Вдова устремилась было к входной двери – безопаснее всего будет устроить шум на лестничной клетке, кричать, звонить во все подряд двери, – но вдруг ее позвал тихий голос:
– Лена… Не бойся, это же я.
– Что за чертовщина?! – Она воскликнула это вслух просто чтобы услышать свой голос. Проверить, что не спит.
– Лена, я тут, иди сюда. Не бойся, это я, Юра, – монотонно повторил тот, кто прятался за полуоткрытой дверью спальни.
И голос, родной голос – ведь столько лет подряд это было первое, что она слышала, просыпаясь по утрам, – этот низкий с едва заметной хрипотцой голос совершенно точно принадлежал человеку, которого она любила. Правда, звучал он как-то странно, будто бы обесцвеченно. Вдова остановилась в растерянности – как же это понимать, неужели кто-то осмелился на жестокий розыгрыш, неужели ей продали плохое вино, и это галлюцинации. Но в любом случае – почему ей так хочется пойти туда, поверить и пойти, и притвориться, что ничего не изменилось, что не было ни гроба, ни кутьи, ни этого дурацкого притворного ужина на двоих.
И вдова решилась – пошла вперед, волнуясь, толкнула дверь спальни. В комнате было темно, но одна из штор – отдернута, и голубоватый лунный свет падал на кровать. Покойный муж сидел на самом краешке, спиной к двери, и на нем был некрасивый синтетический костюм из магазина ритуальных товаров. Елена сама его купила – в морге посоветовали. Юра никогда не носил строгих костюмов – не хоронить же его было в футболке и джинсах.
– Юра… – пересохшими губами позвала она. – Но как же так… Ты ведь умер. Я же сама хоронила тебя.
– Это не страшно, – сказал мужчина, не оборачиваясь. – Я и раньше бывал здесь.
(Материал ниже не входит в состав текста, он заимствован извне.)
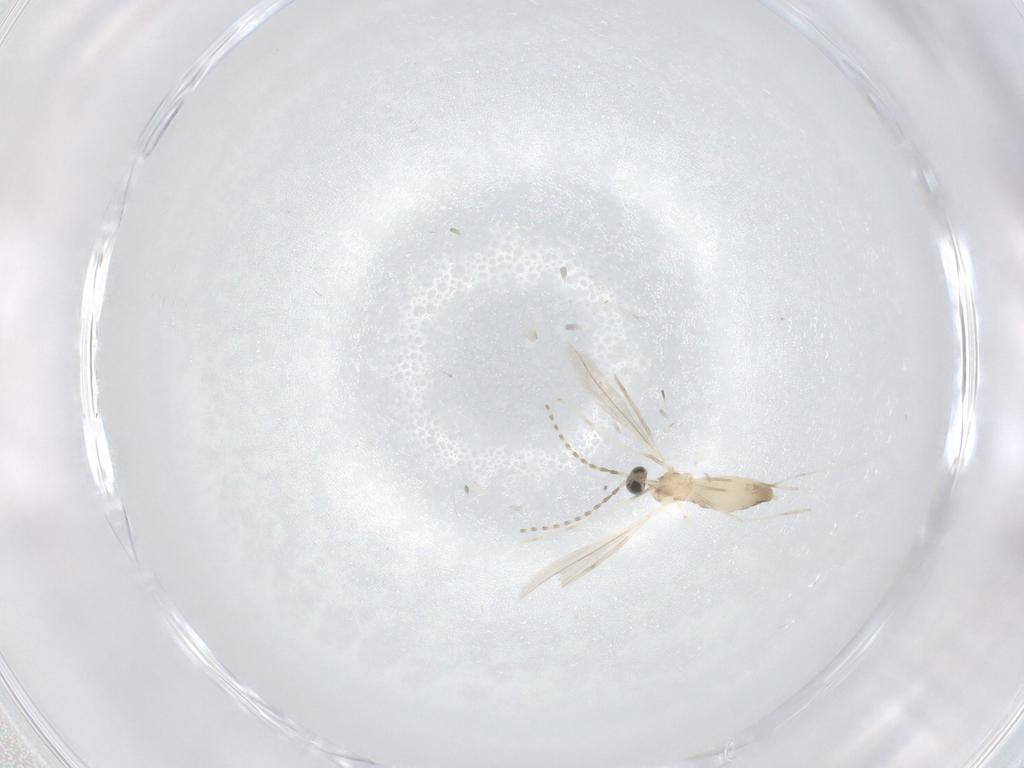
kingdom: Animalia
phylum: Arthropoda
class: Insecta
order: Diptera
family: Cecidomyiidae
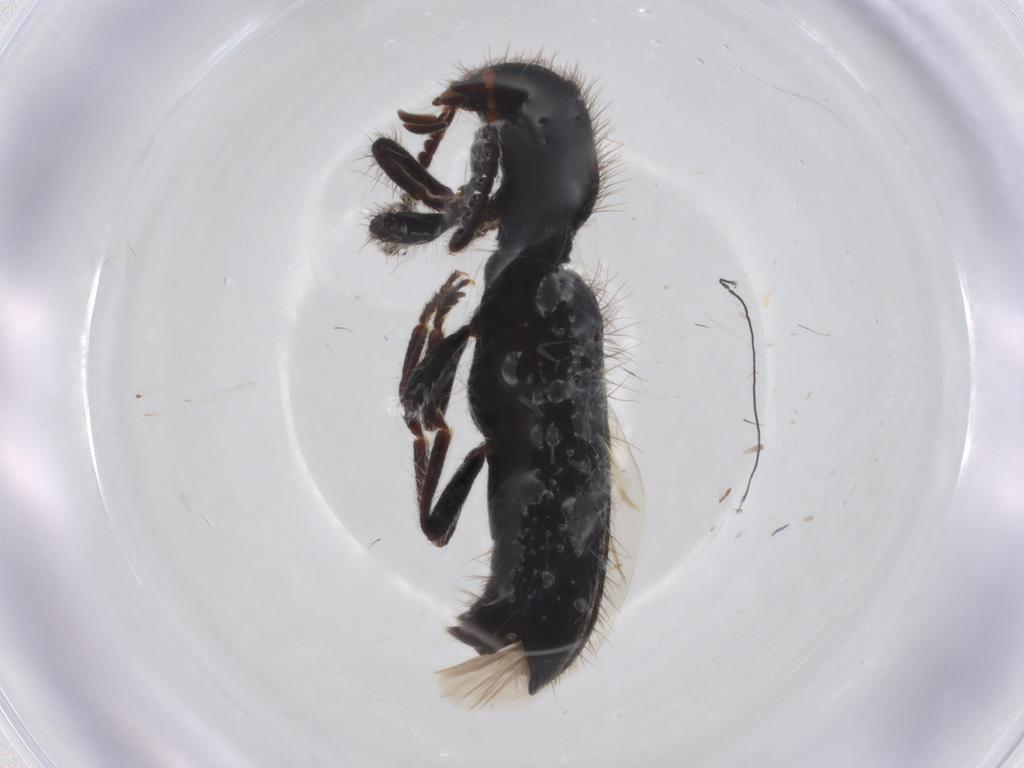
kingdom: Animalia
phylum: Arthropoda
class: Insecta
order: Coleoptera
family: Cleridae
Просто не хотел тебя пугать.
– Абсурд какой-то… Это, наверное, вино. В «Московском комсомольце» как раз на днях писали о паленом алкоголе… Надо же, как все это глупо…
– Иди сюда, Лена. Ты же соскучилась. Ты же меня звала. Фотографию мою на стол ставила. Я и пришел. А ты ко мне не идешь.
Голос был Юрин, но говорил мужчина странно. Фразы – как обрубки, а у ее мужа была образная речь, даже, пожалуй, несколько перегруженная метафорами, что часто становилось предметом шуток для их друзей. «Витиевато излагаешь, Юрка, тебе бы прозу писать!» – говорили они.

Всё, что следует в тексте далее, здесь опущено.